§ INFORMATION SHOWN:
>>>
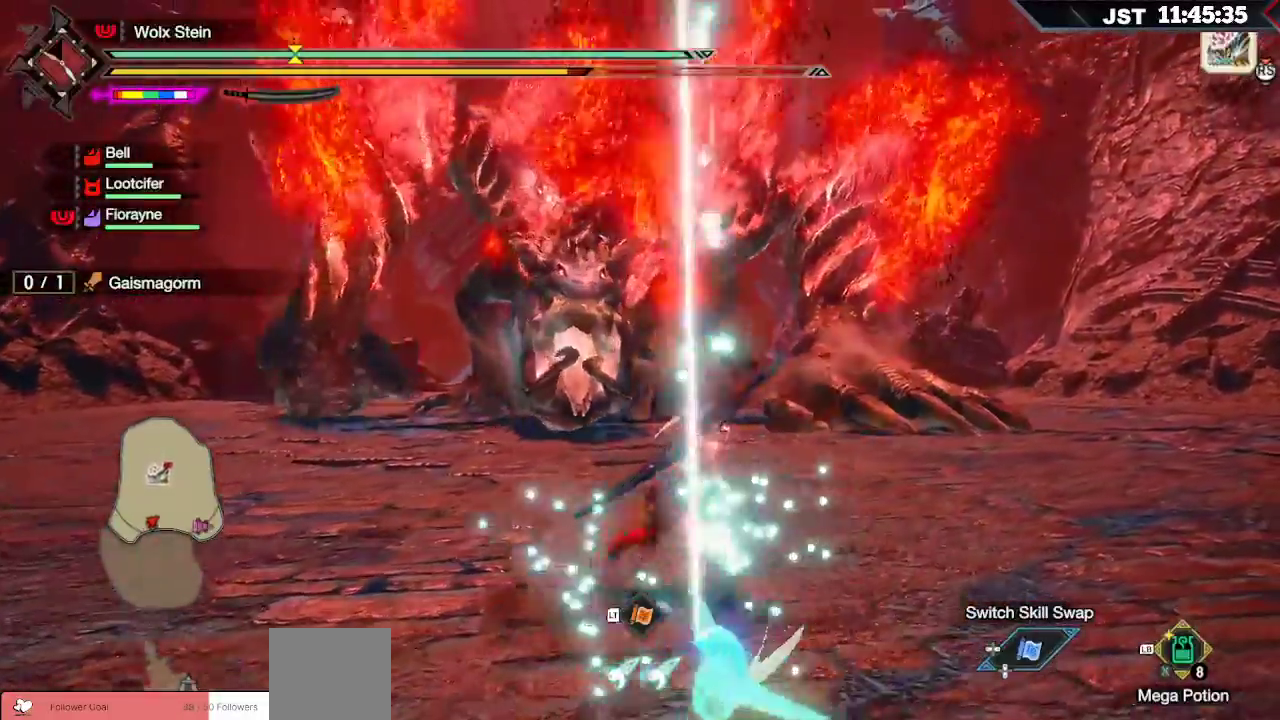
{"dt_ms": 500, "buttons": ["R1"], "left_stick": "up-right", "right_stick": "center", "events": []}
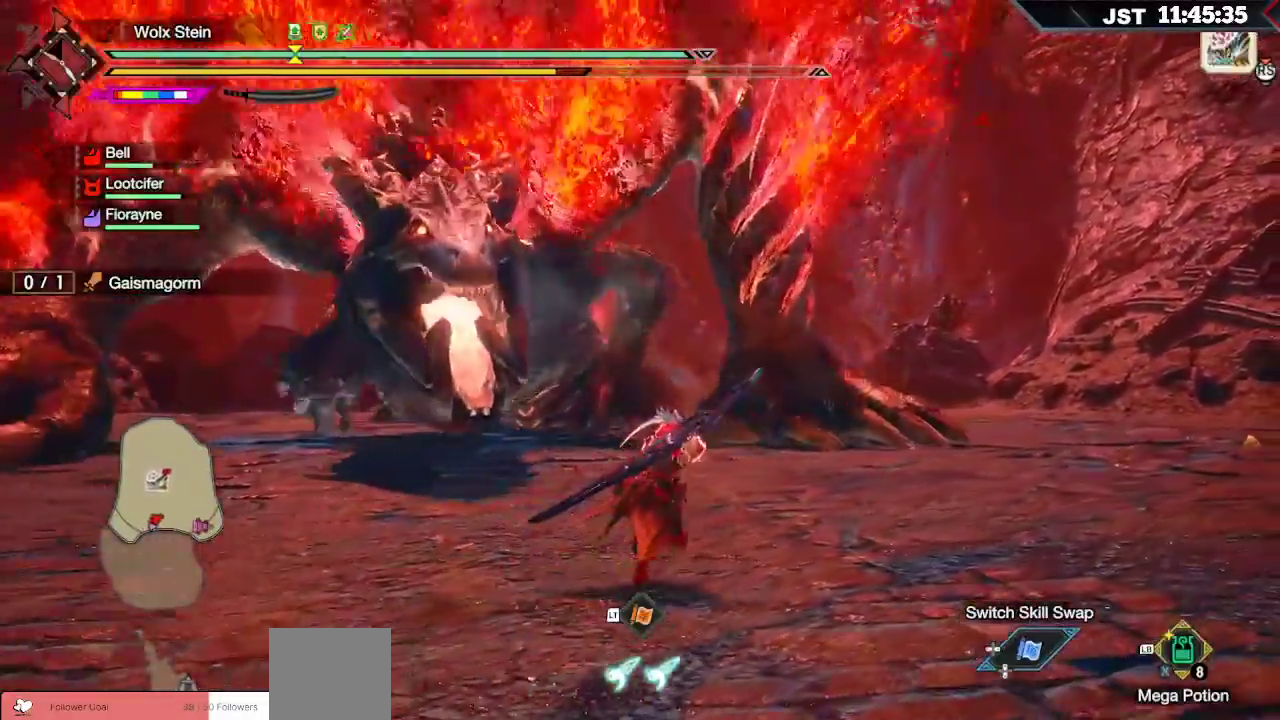
{"dt_ms": 500, "buttons": ["R1"], "left_stick": "up-right", "right_stick": "down-left", "events": [[433, "right_stick", "down-left"]]}
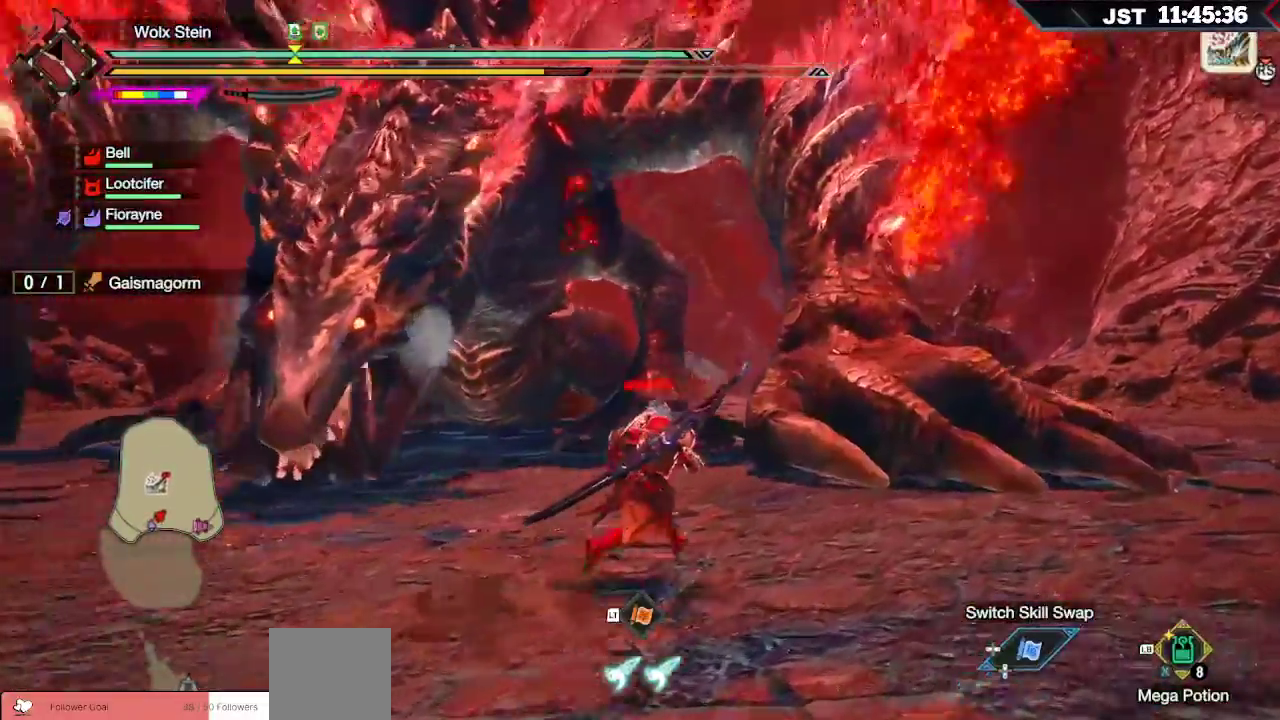
{"dt_ms": 500, "buttons": ["R1"], "left_stick": "up-right", "right_stick": "center", "events": [[150, "right_stick", "center"]]}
<<<
§ EXERCISE: Without changing a word, restate the listing above; the pictures stay out.

§ ANSWER TO THIS PROBLEM:
{"dt_ms": 500, "buttons": ["R1"], "left_stick": "up-right", "right_stick": "center", "events": []}
{"dt_ms": 500, "buttons": ["R1"], "left_stick": "up-right", "right_stick": "down-left", "events": [[433, "right_stick", "down-left"]]}
{"dt_ms": 500, "buttons": ["R1"], "left_stick": "up-right", "right_stick": "center", "events": [[150, "right_stick", "center"]]}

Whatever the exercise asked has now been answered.